EXCERPTED TEXT:

■ ■ ■ ■ ■

Obesity fragments mitochondria, contributing to weight gain

Health and Wellness 18. jul 2024 2 min Professor and Director Alan Saltiel Written by Kristian Sjøgren

Scientists have identified a protein that has an important role in fragmenting mitochondria in connection with obesity. When researchers deleted the gene that codes for this protein, the mitochondria became longer and thereby also expended more energy. Mice lacking the gene that codes for this protein cannot gain weight.

Energy intake, energy expenditure and weight are clearly related. Expending less energy than intake leads to weight gain.

Conversely, energy expenditure exceeding intake leads to weight loss. However, the energy expenditure in fat cells (white adipose tissue) varies considerably. Sometimes the cells expend more energy than other cells, which influences weight.

Now researchers have characterised what exactly determines whether the fat cells expend considerable energy or remain as a belt of fat around the waist.

“We would like to recreate the same energy expenditure in the cells of people with overweight that people with normal weight have. This will make them lose weight, and in this study, we identified the factors that determine whether the cells have high or low energy expenditure,” explains Alan Saltiel, Professor and Director, UCSD/UCLA Diabetes Research Center and Institute for Diabetes and Metabolic Health, University of California, San Diego, United States.

The research has been published in Nature Metabolism.

Deleted specific genes in mice

Alan Saltiel and colleagues perform research on how insulin controls the uptake of glucose in cells. This is a way of storing energy for leaner times, a process that occurs in both muscle and fat cells.

RalA is a protein required in the signalling pathways for insulin to take up glucose in muscle cells, and researchers have suspected it to be important for some time.

■ ■ ■ ■ ■

Items from a data collection:
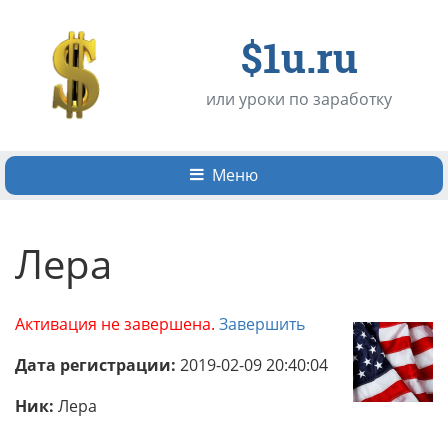
$1u.ru
или уроки по заработку
Меню
Лера
Активация не завершена.
Завершить
Дата регистрации:
2019-02-09 20:40:04
Ник:
Лера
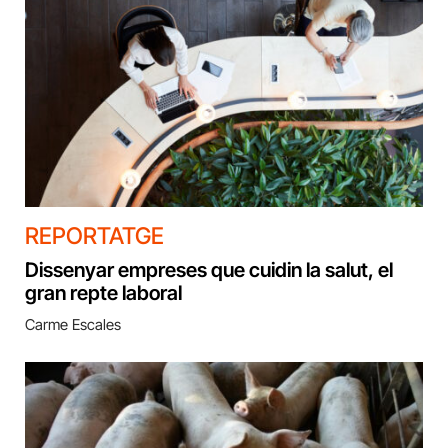
REPORTATGE
Dissenyar empreses que cuidin la salut, el
gran repte laboral
Carme Escales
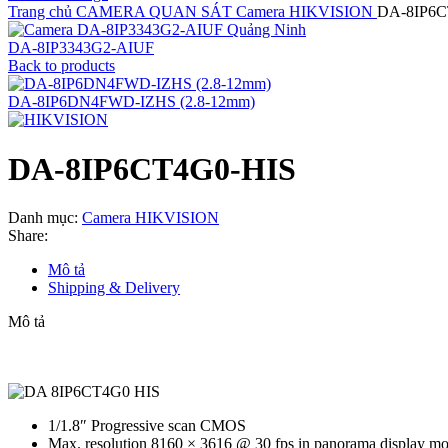
Trang chủ
CAMERA QUAN SÁT
Camera HIKVISION
DA-8IP6C
DA-8IP3343G2-AIUF
Back to products
DA-8IP6DN4FWD-IZHS (2.8-12mm)
DA-8IP6CT4G0-HIS
Danh mục:
Camera HIKVISION
Share:
Mô tả
Shipping & Delivery
Mô tả
1/1.8″ Progressive scan CMOS
Max. resolution 8160 × 3616 @ 30 fps in panorama display m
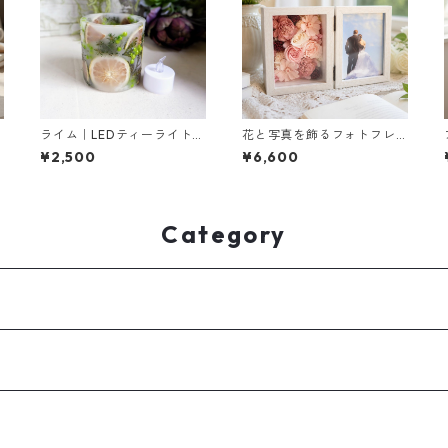
ライム｜LEDティーライト専
花と写真を飾るフォトフレ
用ボタニカルキャンドルホ
ーム（ピンク）｜お祝いギ
¥2,500
¥6,600
ルダー
フトに
Category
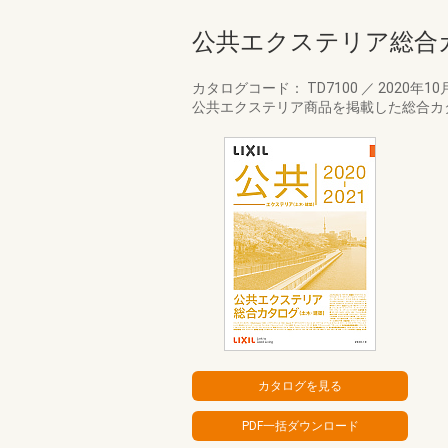
公共エクステリア総合カ
カタログコード： TD7100
／
2020年10
公共エクステリア商品を掲載した総合カ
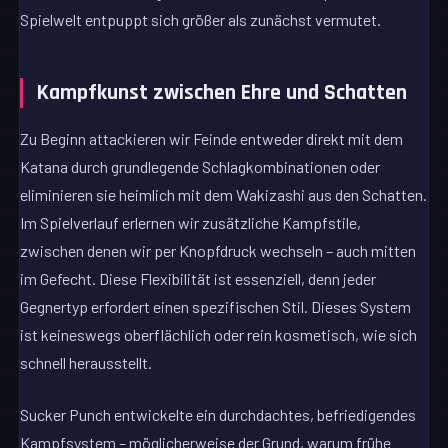
Spielwelt entpuppt sich größer als zunächst vermutet.
Kampfkunst zwischen Ehre und Schatten
Zu Beginn attackieren wir Feinde entweder direkt mit dem
Katana durch grundlegende Schlagkombinationen oder
eliminieren sie heimlich mit dem Wakizashi aus den Schatten.
Im Spielverlauf erlernen wir zusätzliche Kampfstile,
zwischen denen wir per Knopfdruck wechseln – auch mitten
im Gefecht. Diese Flexibilität ist essenziell, denn jeder
Gegnertyp erfordert einen spezifischen Stil. Dieses System
ist keineswegs oberflächlich oder rein kosmetisch, wie sich
schnell herausstellt.
Sucker Punch entwickelte ein durchdachtes, befriedigendes
Kampfsystem – möglicherweise der Grund, warum frühe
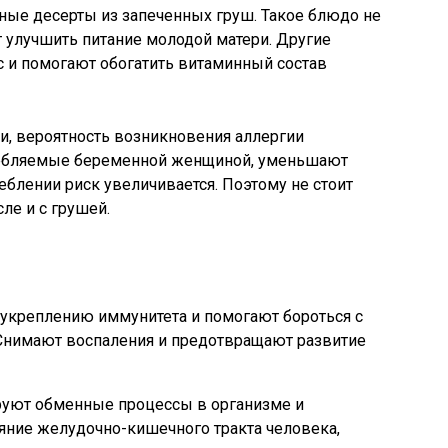
ные десерты из запеченных груш. Такое блюдо не
т улучшить питание молодой матери. Другие
с и помогают обогатить витаминный состав
и, вероятность возникновения аллергии
требляемые беременной женщиной, уменьшают
еблении риск увеличивается. Поэтому не стоит
ле и с грушей.
укреплению иммунитета и помогают бороться с
Снимают воспаления и предотвращают развитие
руют обменные процессы в организме и
яние желудочно-кишечного тракта человека,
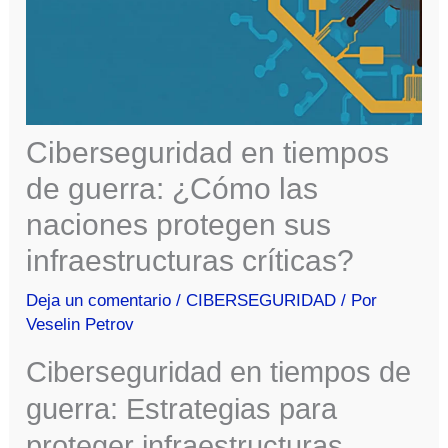
Ciberseguridad en tiempos
de guerra: ¿Cómo las
naciones protegen sus
infraestructuras críticas?
Deja un comentario
/
CIBERSEGURIDAD
/ Por
Veselin Petrov
Ciberseguridad en tiempos de
guerra: Estrategias para
proteger infraestructuras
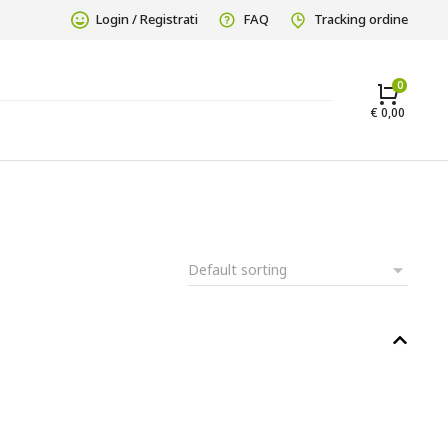
Login / Registrati
FAQ
Tracking ordine
€
0,00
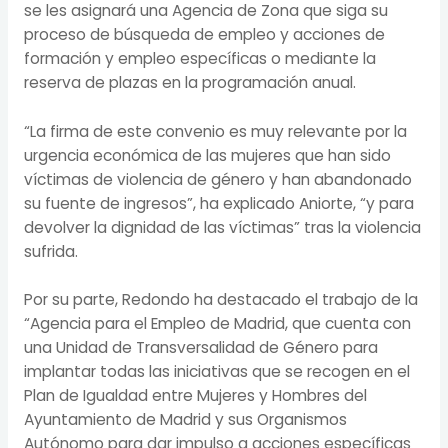
se les asignará una Agencia de Zona que siga su
proceso de búsqueda de empleo y acciones de
formación y empleo específicas o mediante la
reserva de plazas en la programación anual.
“La firma de este convenio es muy relevante por la
urgencia económica de las mujeres que han sido
víctimas de violencia de género y han abandonado
su fuente de ingresos”, ha explicado Aniorte, “y para
devolver la dignidad de las víctimas” tras la violencia
sufrida.
Por su parte, Redondo ha destacado el trabajo de la
“Agencia para el Empleo de Madrid, que cuenta con
una Unidad de Transversalidad de Género para
implantar todas las iniciativas que se recogen en el
Plan de Igualdad entre Mujeres y Hombres del
Ayuntamiento de Madrid y sus Organismos
Autónomo para dar impulso a acciones específicas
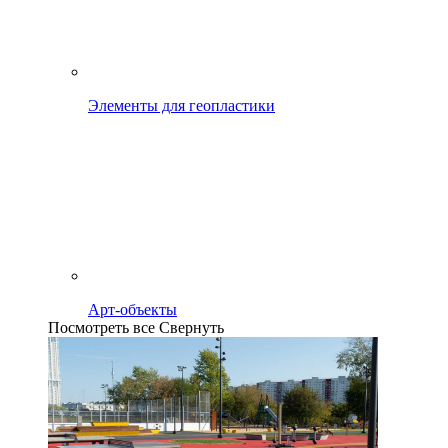
Элементы для геопластики
Арт-объекты
Посмотреть все
Свернуть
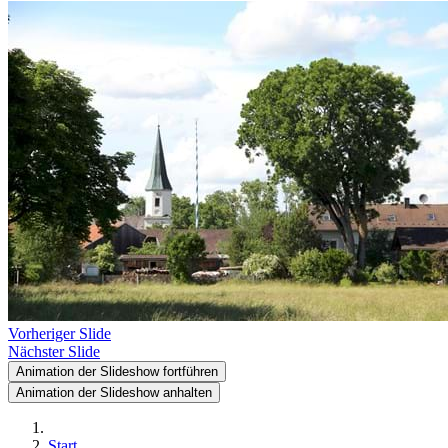
Vorheriger Slide
Nächster Slide
Animation der Slideshow fortführen
Animation der Slideshow anhalten
Start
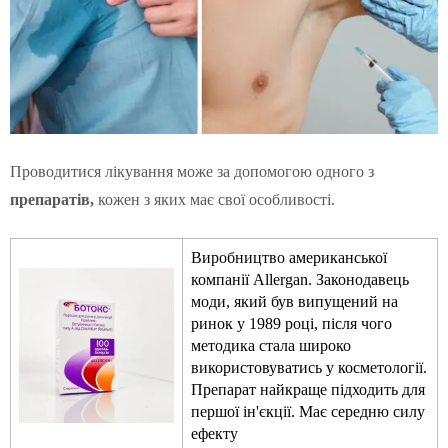
Проводитися лікування може за допомогою одного з
препаратів,
кожен з яких має свої особливості.
Виробництво американської
компанії Allergan. Законодавець
моди, який був випущений на
ринок у 1989 році, після чого
методика стала широко
використовуватись у косметології.
Препарат найкраще підходить для
першої ін'єкції. Має середню силу
ефекту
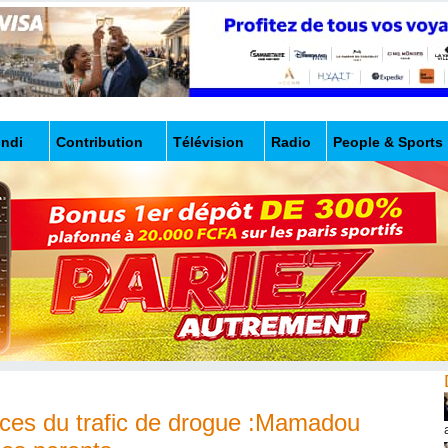
undi
Contribution
Télévision
Radio
People & Sports
ices du trafic de drogue :Mamadou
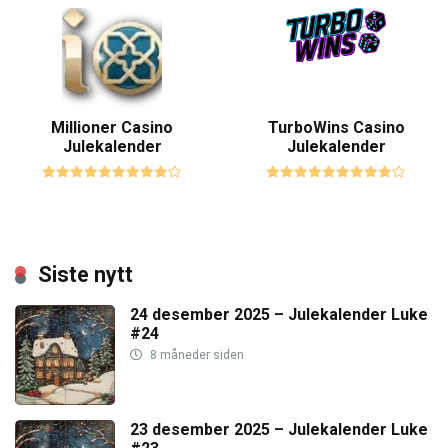
Millioner Casino
TurboWins Casino
Julekalender
Julekalender
Siste nytt
24 desember 2025 – Julekalender Luke
#24
8 måneder siden
23 desember 2025 – Julekalender Luke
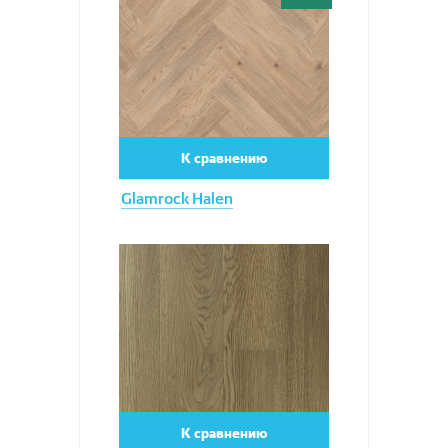
К сравнению
Glamrock Halen
Увеличить
К сравнению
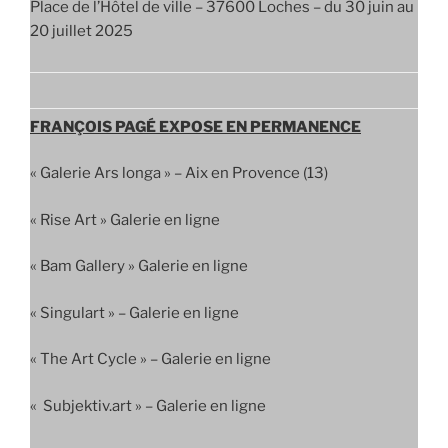
Place de l’Hôtel de ville – 37600 Loches – du 30 juin au
20 juillet 2025
FRANÇOIS PAGÉ EXPOSE EN PERMANENCE
« Galerie Ars longa » – Aix en Provence (13)
« Rise Art » Galerie en ligne
« Bam Gallery » Galerie en ligne
« Singulart » – Galerie en ligne
« The Art Cycle » – Galerie en ligne
« Subjektiv.art » – Galerie en ligne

■ ■ ■ ■ ■

PROBLEM TO WORK ON: Copy out the entire article on obesity and fragmented mitochondria from above, word for word, from its title to its final sentence.

EXPECTED OUTPUT:
Obesity fragments mitochondria, contributing to weight gain

Health and Wellness 18. jul 2024 2 min Professor and Director Alan Saltiel Written by Kristian Sjøgren

Scientists have identified a protein that has an important role in fragmenting mitochondria in connection with obesity. When researchers deleted the gene that codes for this protein, the mitochondria became longer and thereby also expended more energy. Mice lacking the gene that codes for this protein cannot gain weight.

Energy intake, energy expenditure and weight are clearly related. Expending less energy than intake leads to weight gain.

Conversely, energy expenditure exceeding intake leads to weight loss. However, the energy expenditure in fat cells (white adipose tissue) varies considerably. Sometimes the cells expend more energy than other cells, which influences weight.

Now researchers have characterised what exactly determines whether the fat cells expend considerable energy or remain as a belt of fat around the waist.

“We would like to recreate the same energy expenditure in the cells of people with overweight that people with normal weight have. This will make them lose weight, and in this study, we identified the factors that determine whether the cells have high or low energy expenditure,” explains Alan Saltiel, Professor and Director, UCSD/UCLA Diabetes Research Center and Institute for Diabetes and Metabolic Health, University of California, San Diego, United States.

The research has been published in Nature Metabolism.

Deleted specific genes in mice

Alan Saltiel and colleagues perform research on how insulin controls the uptake of glucose in cells. This is a way of storing energy for leaner times, a process that occurs in both muscle and fat cells.

RalA is a protein required in the signalling pathways for insulin to take up glucose in muscle cells, and researchers have suspected it to be important for some time.